#### Stored entries:
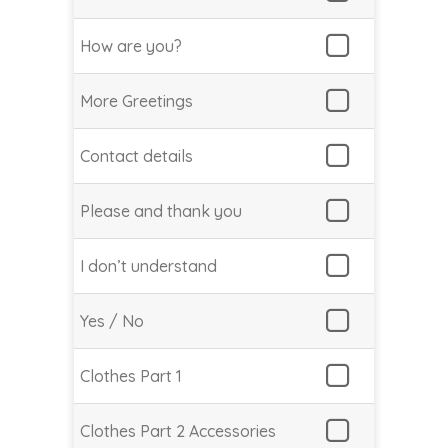
How are you?
More Greetings
Contact details
Please and thank you
I don’t understand
Yes / No
Clothes Part 1
Clothes Part 2 Accessories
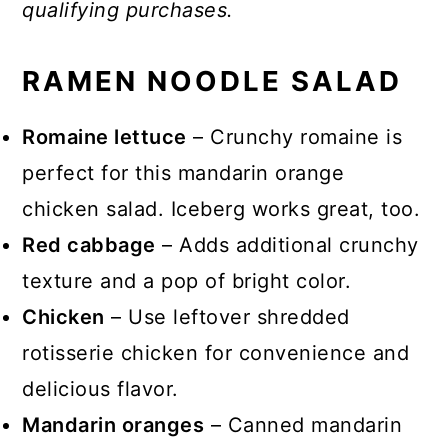
qualifying purchases.
RAMEN NOODLE SALAD
Romaine lettuce
– Crunchy romaine is
perfect for this mandarin orange
chicken salad. Iceberg works great, too.
Red cabbage
– Adds additional crunchy
texture and a pop of bright color.
Chicken
– Use leftover shredded
rotisserie chicken for convenience and
delicious flavor.
Mandarin oranges
– Canned mandarin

#### Instructions to follow:
Provide only the number of lines above that contain the word "Clothes".

#### The answer:
2